I am talking only about concerns that the wrong people might get access to medical records. I am not talking about the constitutional right to privacy or any other more weighty aspects of the concept. Nor am I going into the procedures mandated by recent changes in federal law. I’m sticking to the big picture. Should we be so very concerned about medical snoops?

The outline of my argument is as follows. Timely and reliable access to a person’s medical records can determine the person’s health or even survival. That access is tenuous for most of us. Concerns about medical privacy impede the development of regional or national medical information systems. Such information systems could support error detection, inform reliable care regardless of time or place, and accelerate treatment research. The interests most likely to use personal medical information against an individual are his/her insurance company and the employer who pays for some health insurance. They already get the information.

The lack of personal medical information is dangerous, as business travelers, vacationers and people involved in this summer’s hurricane evacuations have discovered. The situation is a little better but still problematic for people hitting the emergency room, conscious or not, after clinic hours.

I’ve never seen estimates of the number of deaths attributable to lack of medical records. Two separate studies have estimated the number of deaths due to hospital errors at 44,000 and 94,000 per year. My guess, based on years in various kinds of practice, would put the number of deaths attributable to lack of records a bit lower, i.e. a few tens of thousands per year. The number of people wearing medical alert bracelets suggests widespread concern with this problem. Test results and reports are often lost or delayed. The amount of time and money spent repeating studies is astronomic.

Is there a rural slant to this? Rural people are more likely to leave their home communities for a variety of reasons than urban folk—work, shopping, tertiary care. Wouldn’t it be nice if a person’s health records were readily accessible regardless of time or place?

Health care quality experts point out that mistakes are inevitable. Reducing damage due to mistakes requires several changes in the way we do health care. One such change is the development of digital record keeping which supports error detection. They also point out the value of automated registries. What percentage of our diabetics is getting their feet examined, eyes checked, sugars well controlled? These sorts of registry functions require digital records of the sort compatible with automated access.

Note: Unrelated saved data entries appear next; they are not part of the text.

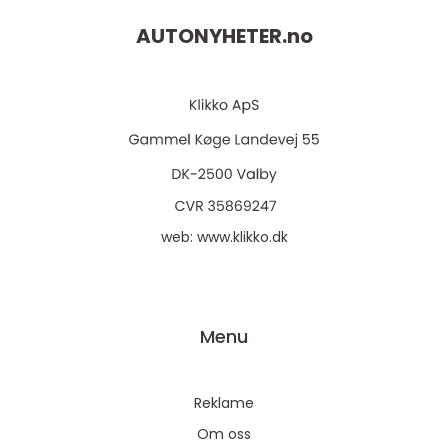
AUTONYHETER.
no
web:
www.klikko.dk
Menu
Reklame
Om oss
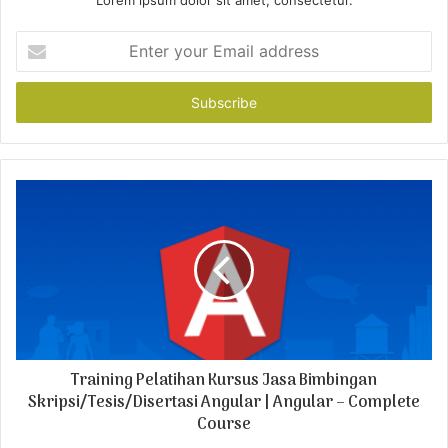
Lorem ipsum dolor sit amet, consectetur.
E
n
t
e
r
y
o
u
r
E
m
a
i
l
a
d
Training Pelatihan Kursus Jasa Bimbingan
d
r
Skripsi/Tesis/Disertasi Angular | Angular – Complete
e
Course
s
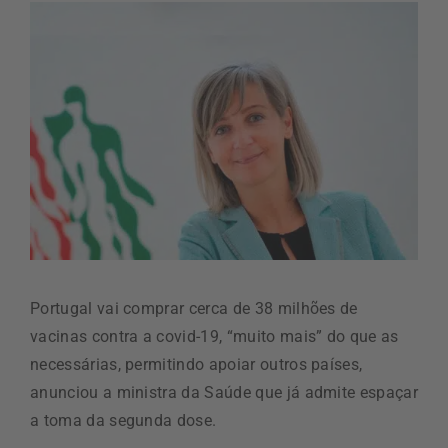
Portugal vai comprar cerca de 38 milhões de
vacinas contra a covid-19, “muito mais” do que as
necessárias, permitindo apoiar outros países,
anunciou a ministra da Saúde que já admite espaçar
a toma da segunda dose.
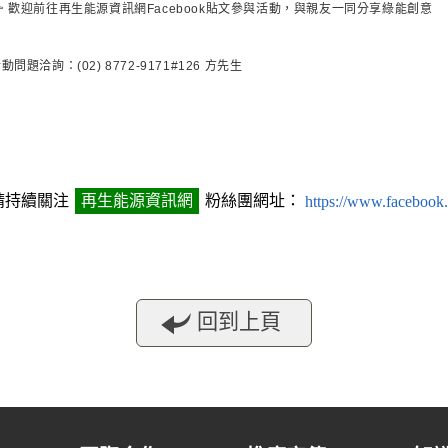

歡迎前往再生能源資訊網
Facebook
貼文參與活動，與親友一同分享綠能創意
活動問題洽詢：
(02) 8772-9171#126
方先生
請持續關注
再生能源資訊網
粉絲團網址：
https://www.facebook
回到上頁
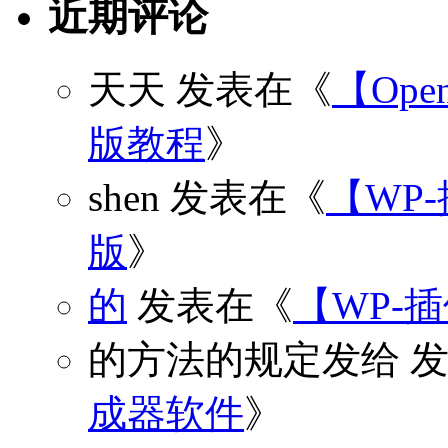
近期评论
天天
发表在《
【Open
版教程
》
shen
发表在《
【WP
版
》
的
发表在《
【WP-
的方法的规定发给
发
成器软件
》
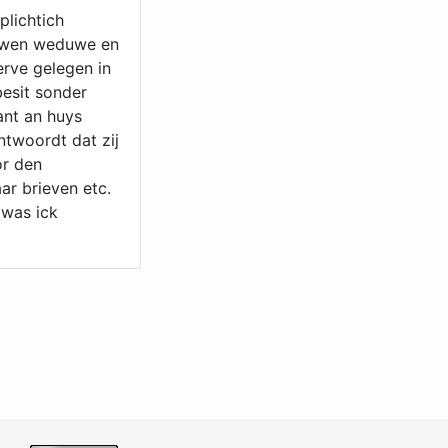
plichtich
ewen weduwe en
erve gelegen in
besit sonder
ant an huys
ntwoordt dat zij
or den
ar brieven etc.
 was ick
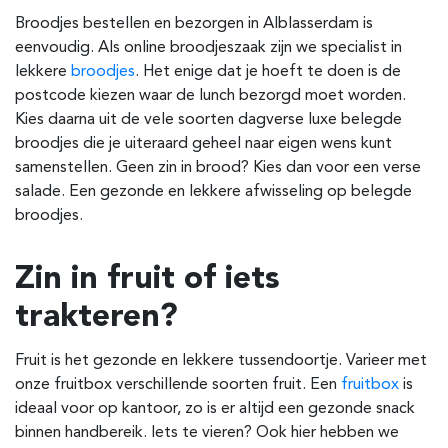
Broodjes bestellen en bezorgen in
Alblasserdam
is
eenvoudig. Als online broodjeszaak zijn we specialist in
lekkere
broodjes
. Het enige dat je hoeft te doen is de
postcode kiezen waar de lunch bezorgd moet worden.
Kies daarna uit de vele soorten dagverse luxe belegde
broodjes die je uiteraard geheel naar eigen wens kunt
samenstellen. Geen zin in brood? Kies dan voor een verse
salade. Een gezonde en lekkere afwisseling op belegde
broodjes.
Zin in fruit of iets
trakteren?
Fruit is het gezonde en lekkere tussendoortje. Varieer met
onze fruitbox verschillende soorten fruit. Een
fruitbox
is
ideaal voor op kantoor, zo is er altijd een gezonde snack
binnen handbereik. Iets te vieren? Ook hier hebben we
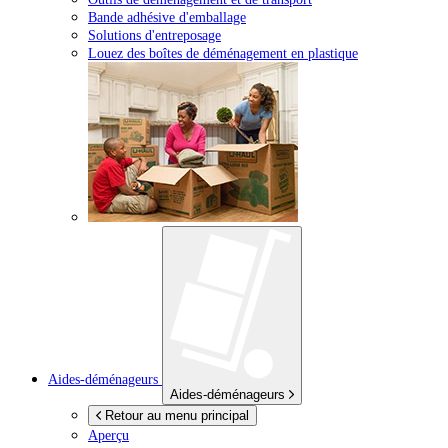
Bande adhésive d'emballage
Solutions d'entreposage
Louez des boîtes de déménagement en plastique
Aides-déménageurs
Aides-déménageurs
Retour au menu principal
Aperçu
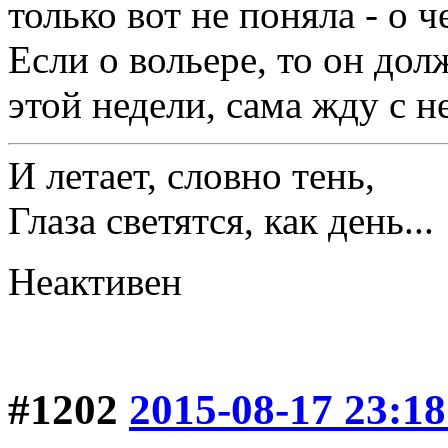
только вот не поняла - о ч
Если о вольере, то он дол
этой недели, сама жду с н
И летает, словно тень,
Глаза светятся, как день...
Неактивен
#1202
2015-08-17 23:18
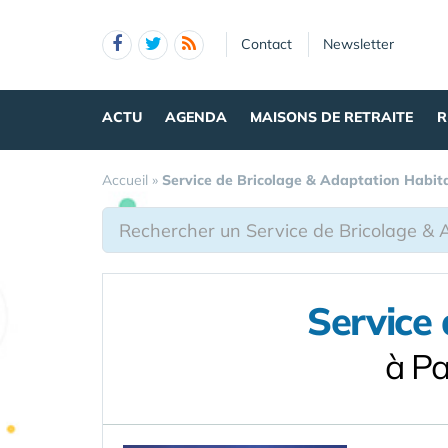
Panneau de gestion des cookies
Contact
Newsletter
ACTU
AGENDA
MAISONS DE RETRAITE
R
Accueil
»
Service de Bricolage & Adaptation Habit
Service
à Pa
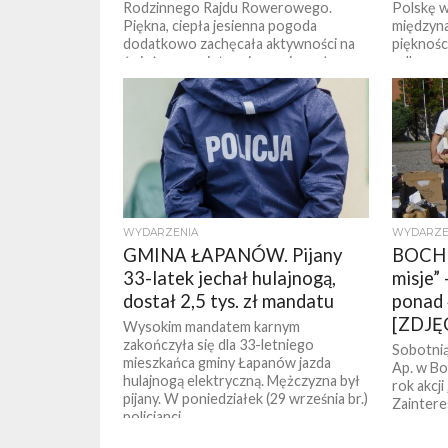
Rodzinnego Rajdu Rowerowego.
Polskę w
Piękna, ciepła jesienna pogoda
międzyn
dodatkowo zachęcała aktywności na
pięknośc
świeżym powietrzu i przyciągnęła
odbywa si
rekordową...
WYDARZENIA
WYDARZE
GMINA ŁAPANÓW. Pijany
BOCHN
33-latek jechał hulajnogą,
misje” 
dostał 2,5 tys. zł mandatu
ponad 
[ZDJĘ
Wysokim mandatem karnym
zakończyła się dla 33-letniego
Sobotnią
mieszkańca gminy Łapanów jazda
Ap. w B
hulajnogą elektryczną. Mężczyzna był
rok akcji
pijany. W poniedziałek (29 września br.)
Zaintere
policjanci...
nasze ocz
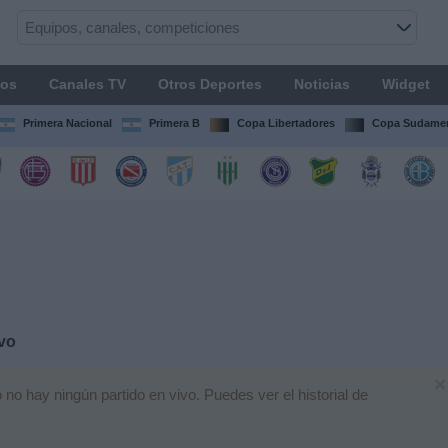
os
Canales TV
Otros Deportes
Noticias
Widget
Primera Nacional
Primera B
Copa Libertadores
Copa Sudamer
vo
×
o hay ningún partido en vivo. Puedes ver el historial de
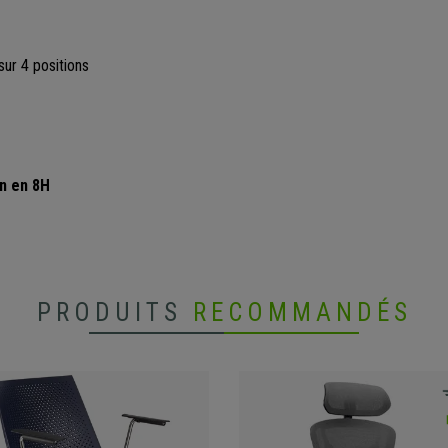
sur 4 positions
on en 8H
PRODUITS
RECOMMANDÉS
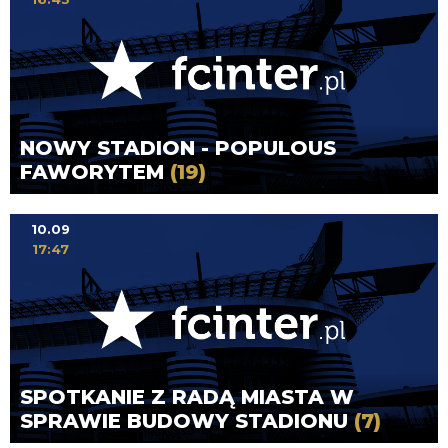
NOWY STADION - POPULOUS
FAWORYTEM
(19)
10.09
17:47
SPOTKANIE Z RADĄ MIASTA W
SPRAWIE BUDOWY STADIONU
(7)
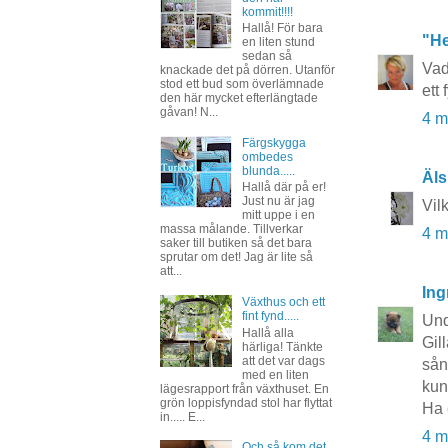
kommit!!!!
Hallå! För bara
"He
en liten stund
sedan så
Vad
knackade det på dörren. Utanför
stod ett bud som överlämnade
ett
den här mycket efterlängtade
gåvan! N...
4 m
Färgskygga
ombedes
blunda.....
Äls
Hallå där på er!
Just nu är jag
Vil
mitt uppe i en
massa målande. Tillverkar
4 m
saker till butiken så det bara
sprutar om det! Jag är lite så
att...
Ing
Växthus och ett
fint fynd.....
Und
Hallå alla
Gil
härliga! Tänkte
att det var dags
sån
med en liten
kun
lägesrapport från växthuset. En
grön loppisfyndad stol har flyttat
Ha 
in..... E...
4 m
Och så kom det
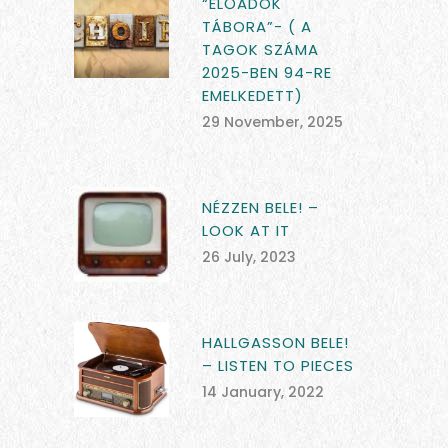
“ELŐADÓK
TÁBORA”- ( A
TAGOK SZÁMA
2025-BEN 94-RE
EMELKEDETT)
29 November, 2025
NÉZZEN BELE! –
LOOK AT IT
26 July, 2023
HALLGASSON BELE!
– LISTEN TO PIECES
14 January, 2022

The Indian Health Service has had a nationally accessible patient record system for decades. The Department of Veterans Affairs system is attracting lots of favorable attention.

Progress is being made. The developing pattern is based on Regional Health Information Organizations, or RHIOs. There are about 400 such RHIOs in various stages of development. Federal involvement is being managed by the Office of the National Coordinator of Health Information Technology (ONCHIT). If you’d like to know more go to http://www.dhhs.gov/healthit/. As you might expect, it’s a pretty good web site.

Wayne Myers, a pediatrician, founded the University of Kentucky Center for Rural Health and served as its director. He also served as director of the Office of Rural Health Policy in the Department of Health and Human Services' Health Resources and Services Administration. He is a past president of the National Rural Health Association and currently serves on its Board of Trustees.